ポップアートにはその辺にある既製品をそのまま使用して芸術とするレディメイドの手法など、ダダイズムや反芸術が強く影響していたため、彼らのようなアメリカのポップアートの作家は、しばらくの間は「ネオダダ」とも呼ばれていました。既製品や既成のイメージを使った彼らネオダダは、抽象表現主義に取り組んでいたアーティストや抽象表現主義に飽き始めていた観客らに衝撃を与えていました。

その後、1960年代に入りアメリカのポップアートの代表格ともいえるロイ・リキテンスタインと、商業デザイナーであったアンディ・ウォーホルの二人が、コミックスの拡大模写によって世に出ました。大量に印刷され、絵柄も似たり寄ったりの漫画は、既製のイメージの中でも最もキッチュで悪趣味なものではあるが、単純で力強い線などが魅力的であり「グッド・デザイン」を粉砕する威力がありました。アンディ・ウォーホルはその後キャンベル・スープの缶、ブリロ(洗剤)の箱、マリリン・モンローなど女優や有名人の写真などいたるところにあるイメージを用いた版画を大量生産しました。1961年に渡米していたローレンス・アロウェイがアメリカにポップアートという言葉を紹介し、これらの傾向の呼び名になりました。

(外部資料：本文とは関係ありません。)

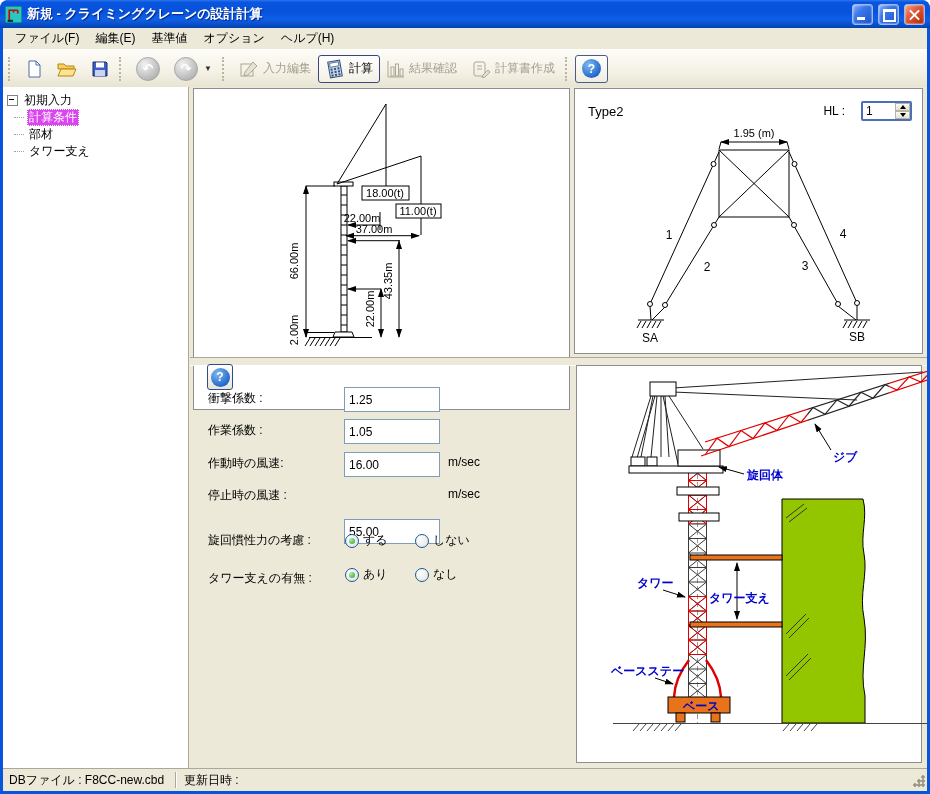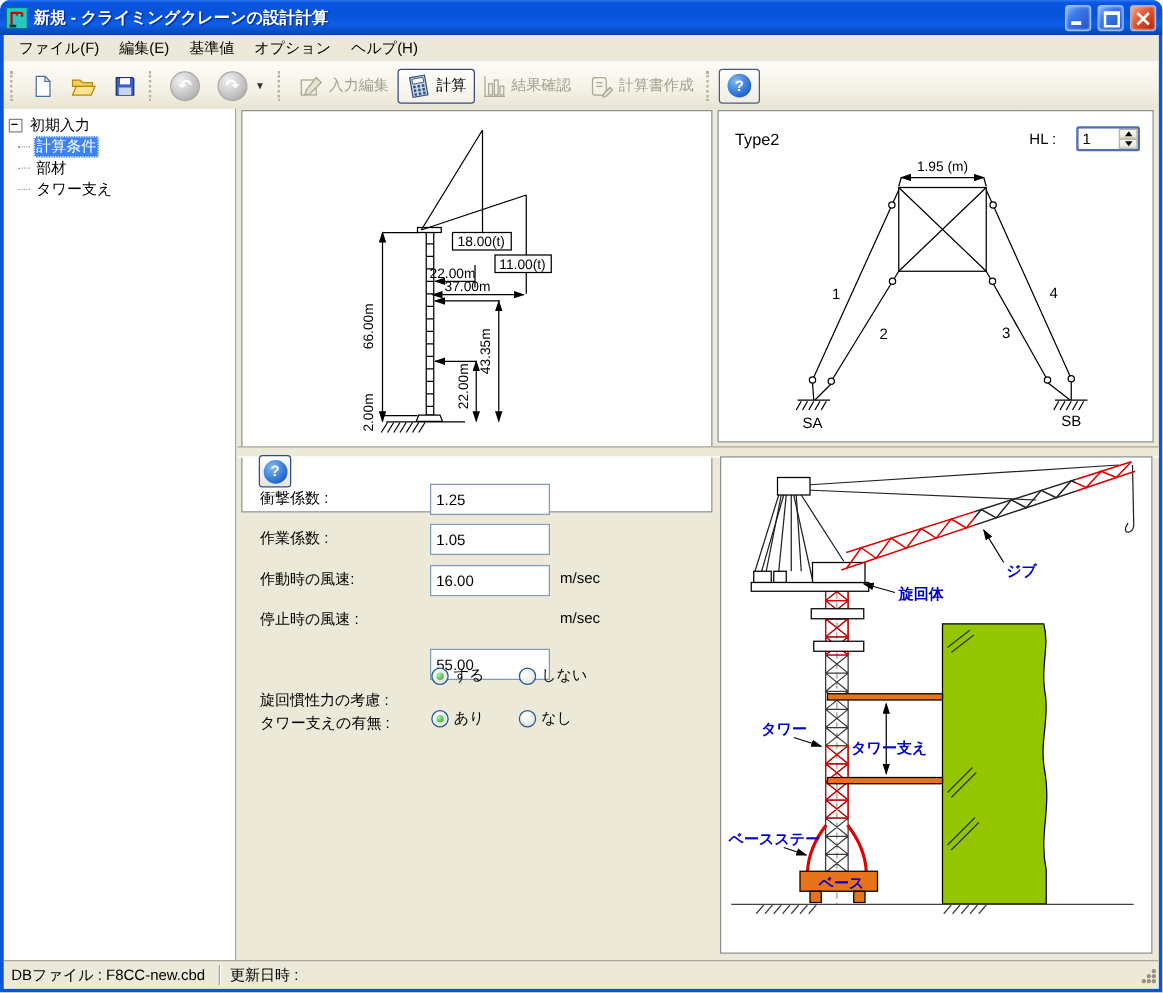"計算条件" .tlabel.sel { background: #3b82f6 -> #d946ef }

ポップアートは映画や漫画などの大衆文化同様、観客の心を一瞬で掴む強い魅力的なイメージを持っているのでわかりやすく、しかもアメリカの大量生産品や大衆文化をテーマにしているため、アメリカの豊かさを賛美する魅力的な芸術として歓迎されました。逆にここからアメリカの大量生産品や大衆文化の悪趣味さや、商品を大量に消費し豊かになってもなお逃げられない死の影を見出す者もいたようです。

ウォーホルリキテンスタインらポップ・アートの作家たちは、カウンターカルチャーの時代における大衆絵画作家としても成功しています。ポップ・アートは、商品やメディアに囲まれて育った世代の若者の原風景であるスターや商品を魅力的に描いて若者に刺激を与え、その版画作品は熱狂的に受け入れられました。

そんな一世を風靡したポップ・アートもミニマルアートやアースワークに押され、美術の世界から急速に冷めていきました。